To summarize this outline of industry indicators, the main measure of performance was tonnage output. The product mix was of secondary importance. The emphasis on total output shows up in various ways, including the myth about equality of Portland and blended cements which only a few technologists and no central planners appear to have questioned. Industry cost indicators were useful as a way to evaluate the tonnage performance but were not in themselves the main concern. Indicators of other aspects of performance, such as the packing mix or the average length of haul, were planned, although less importance appears to have been attached to them. The average haul will be discussed further in the next two chapters. For now it is enough to say that since it depended largely on the demand pattern, there was little that could be done about it in the short run with given capacity.
Regarding the packaging mix, our brief sketch shows the difficulty in trying to frame a rational policy. Given the costs, it was evident that the best approach would have been to develop bagging facilities and restrict their use to the higher-cost products—grade 500 and up, say—since it is here that the resulting saving would exceed packing costs. But the emphasis on physical tonnage as the output measure did not encourage the production of the higher grades, so that it was probably better under the circumstances not to treat the share packaged as a high priority success indicator.

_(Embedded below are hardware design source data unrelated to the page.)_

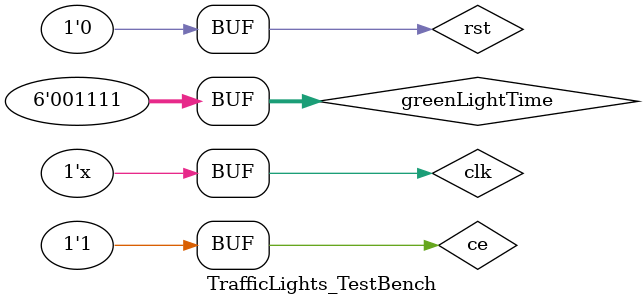
<source format=v>
`timescale 1ns / 1ps

module TrafficLights_TestBench;

    /*reg clk;
    reg rst;
    reg ce;

    wire [5:0] lights;
    //wire [5:0]  counter;
    reg [5:0] greenLightTime;
    wire [6:0] timeLeftNS;
    wire [6:0] timeLeftEW;*/

  wire [2:0]LEDs0;
  wire [2:0]LEDs1;
  wire [2:0]LEDs2;
  wire [2:0]LEDs3;
  wire [1:0]anode0;
  wire [1:0]anode1;
  wire [1:0]anode2;
  wire [1:0]anode3;
  wire [7:0]cathode0;
  wire [7:0]cathode1;
  wire [7:0]cathode2;
  wire [7:0]cathode3;
  reg ce;
  reg clk;
  reg [5:0]greenLightTime;
  reg rst;


    design_tf_wrapper designUUT (
    LEDs0,
    LEDs1,
    LEDs2,
    LEDs3,
    anode0,
    anode1,
    anode2,
    anode3,
    cathode0,
    cathode1,
    cathode2,
    cathode3,
    ce,
    clk,
    greenLightTime,
    rst);

    //TrafficLights trafficLights(clk, rst, ce, lights, greenLightTime, timeLeftNS, timeLeftEW);

    initial begin
        clk = 1'b0;
        ce =0;
        greenLightTime = 5'b00000;
        rst =0;

    end
        
    always #5 clk = ~clk;
    
    initial begin 
        #20 rst = 1'b1;
        ce = 1'b0;

        #100 greenLightTime = 5'b01111;
        #10 rst = 1'b0;
        #1000 rst = 1'b1;
        #5 ce = 1'b1;
        #5 rst = 1'b0;
    end
endmodule

</source>
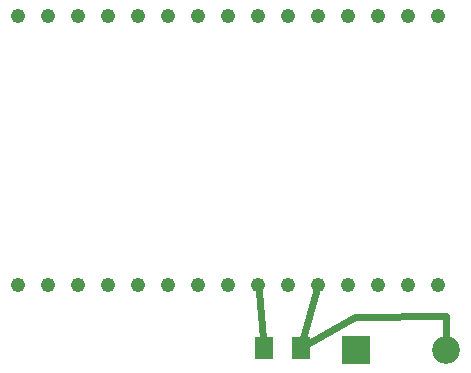
<source format=gtl>
G04 MADE WITH FRITZING*
G04 WWW.FRITZING.ORG*
G04 DOUBLE SIDED*
G04 HOLES PLATED*
G04 CONTOUR ON CENTER OF CONTOUR VECTOR*
%ASAXBY*%
%FSLAX23Y23*%
%MOIN*%
%OFA0B0*%
%SFA1.0B1.0*%
%ADD10C,0.047859*%
%ADD11C,0.092000*%
%ADD12R,0.092000X0.092000*%
%ADD13R,0.062992X0.074803*%
%ADD14C,0.024000*%
%LNCOPPER1*%
G90*
G70*
G54D10*
X1567Y417D03*
X1766Y1314D03*
X1666Y1314D03*
X1567Y1314D03*
X1467Y1314D03*
X1367Y1314D03*
X1666Y417D03*
X1766Y417D03*
X1467Y417D03*
X1267Y1314D03*
X1167Y1314D03*
X1067Y1314D03*
X968Y1314D03*
X868Y1314D03*
X768Y1314D03*
X668Y1314D03*
X568Y1314D03*
X468Y1314D03*
X368Y1314D03*
X1067Y417D03*
X968Y417D03*
X868Y417D03*
X768Y417D03*
X668Y417D03*
X568Y417D03*
X468Y417D03*
X368Y417D03*
X1367Y417D03*
X1267Y417D03*
X1167Y417D03*
G54D11*
X1494Y200D03*
X1794Y200D03*
G54D12*
X1494Y200D03*
G54D13*
X1187Y208D03*
X1309Y208D03*
G54D14*
X1794Y313D02*
X1794Y237D01*
D02*
X1489Y310D02*
X1794Y313D01*
D02*
X1335Y223D02*
X1489Y310D01*
D02*
X1318Y240D02*
X1361Y395D01*
D02*
X1169Y394D02*
X1184Y240D01*
G04 End of Copper1*
M02*
</source>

The review just concluded of the cement industry’s organization, pricing policy, and success indicators points to many areas of potential inefficiency. The very fact of shifting organizational bases during the prewar period indicates that it may have been difficult to coordinate planning efforts, and this might have led to irrational location. The highly centralized marketing organ, a virtual monopoly in cement distribution, coupled with a pricing policy in which the industry was under no compulsion to minimize transport costs, suggests that quite inefficient product-delivery patterns might have resulted. Finally, the success indicators, concentrating as they did on quantity rather than quality, could have easily led to overproduction of low-grade cements, resulting in higher construction costs because of the necessity for builders to order higher quantities for given engineering specifications. What was the net effect of all factors—those mentioned as well as others like simple managerial negligence or incompetence—on the industry’s spatial efficiency? It is to the examination of these questions that we now turn, considering the industry’s efficiency in location in Chapter IV and short-run efficiency in Chapter V.